5. Roundup may be carcinogenic. Glyphosate, the active ingredient in the pesticide Roundup (prohibited for use in organic), has been touted as a pesticide posing few risks to humans. New groundbreaking research suggests it might not be as benign as previously thought. One study  suggested that low-level exposure to Roundup over a long period could cause kidney and liver damage in rats. The doses used in the study were low enough to prompt researchers to note that the results of the study potentially have significant health implications for animal and human populations. Similar research results were cited in a recent study published by the World Health Organization calling glyphosate’s risk level as “probably carcinogenic to humans.”

6. Organic farming has higher yields than previously thought. Several recent studies tackled the myth that organic farms have lower yields than conventional.  One study showed that farms under organic soil management systems can produce yields equivalent to conventional systems.  It also found organic farming reduced weeds by up to 47 percent and increased total soil nitrogen by up to 7 percent. Another study synthesizing information from over 100 studies and over 1,000 observations, found similar results, showing the yields of organic crops are higher than previously thought.

7. Eating organic reduces your exposure to pesticides. How to reduce personal exposures to pesticides was explored. One large-scale study involving 4,000 participants from across the U.S. confirmed that choosing organic does, in fact, reduce exposure to pesticides. Another study on children’s exposure to pesticides showed eating an organic diet reduces the exposure to some pesticides in young children, and that an organic diet was associated with lower levels of commonly detected metabolites for all children.

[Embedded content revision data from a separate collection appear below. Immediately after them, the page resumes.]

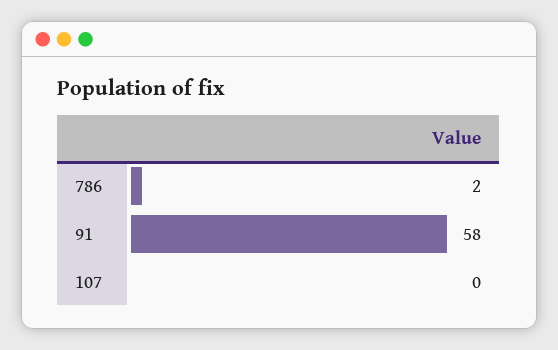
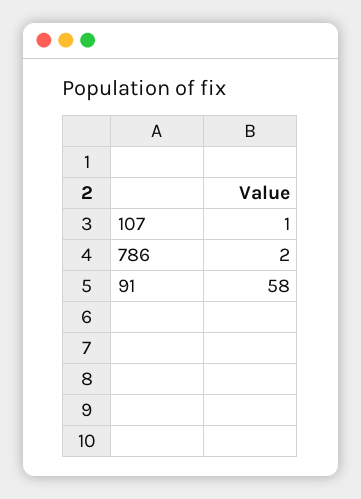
  {
    "786": 2,
    "91": 58,
-   "107": 0
+   "107": 1
  }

8. Commonly used pesticides negatively impact children’s health. The health effects of pesticide exposure in children was studied. One study showed an association between early exposure to organophosphate pesticides and respiratory symptoms consistent with childhood asthma. Another study linked pesticide exposure and decreased mental ability in children, including neurocognitive abilities. One study linked exposure to pesticides during child development to ADHD symptoms. 

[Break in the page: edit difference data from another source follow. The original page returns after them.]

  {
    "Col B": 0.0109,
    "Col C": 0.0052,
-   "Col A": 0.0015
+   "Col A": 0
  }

9. Organic agriculture supports whole-farm biodiversity. New research also showed organic farming promotes a wide diversity of organisms on the farm.  One study showed organically farmed lands had more beneficial predatory insects and spiders than conventional farms. Not only did researchers find these beneficial insects controlled on-farm pests, they showed the impact reached beyond the organic farms, improving adjacent forest patches as well. Another study confirmed that the presence of organic farms increases the amount of biodiversity on surrounding conventional farms.

10. Organic farming helps mitigate climate change. Agriculture accounts for 35% of global greenhouse gas emissions, but an important study supports the idea that conversion to organic agriculture may be a climate-change solution. The study showed organic farming methods could mitigate climate change by sequestering carbon in the soil and decreasing greenhouse gas emissions. Practices such as replacing chemical fertilizers with organic manure and using crop residues as forage for cattle were found to reduce greenhouse gas emissions and increase storage of carbon in the soils.

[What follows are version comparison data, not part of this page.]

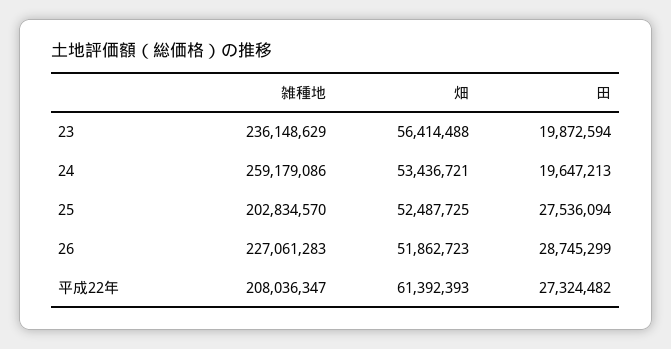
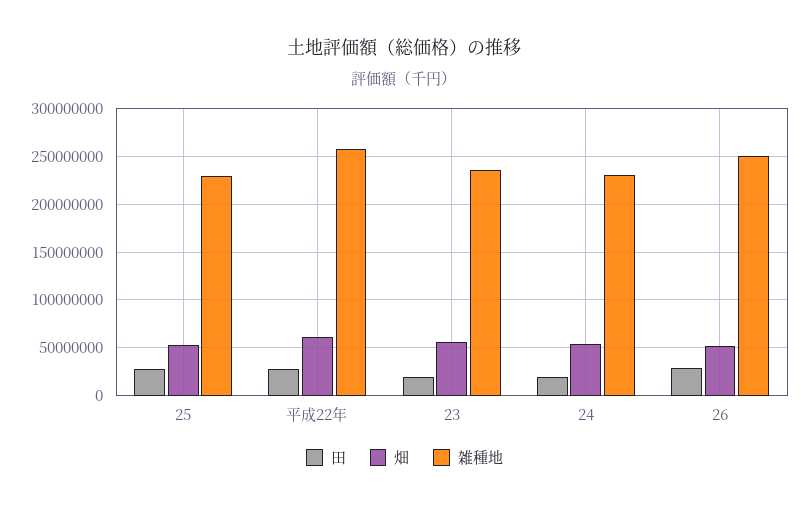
  {
    "雑種地": {
      "23": 236148629,
-     "24": 259179086,
+     "24": 230000000,
-     "25": 202834570,
+     "25": 230000000,
-     "26": 227061283,
+     "26": 250000000,
-     "平成22年": 208036347
+     "平成22年": 260000000
    },
    "畑": {
      "23": 56414488,
      "24": 53436721,
      "25": 52487725,
      "26": 51862723,
      "平成22年": 61392393
    },
    "田": {
      "23": 19872594,
      "24": 19647213,
      "25": 27536094,
      "26": 28745299,
      "平成22年": 27324482
    }
  }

The Organic Center's mission is to convene credible, evidence-based science on the health and environmental benefits of organic food and farming, and to communicate the findings to the public. As an independent non-profit research and education organization operating under the administrative auspices of the Organic Trade Association, The Center envisions improved health for the environment and for people through the conversion of agriculture to organic methods.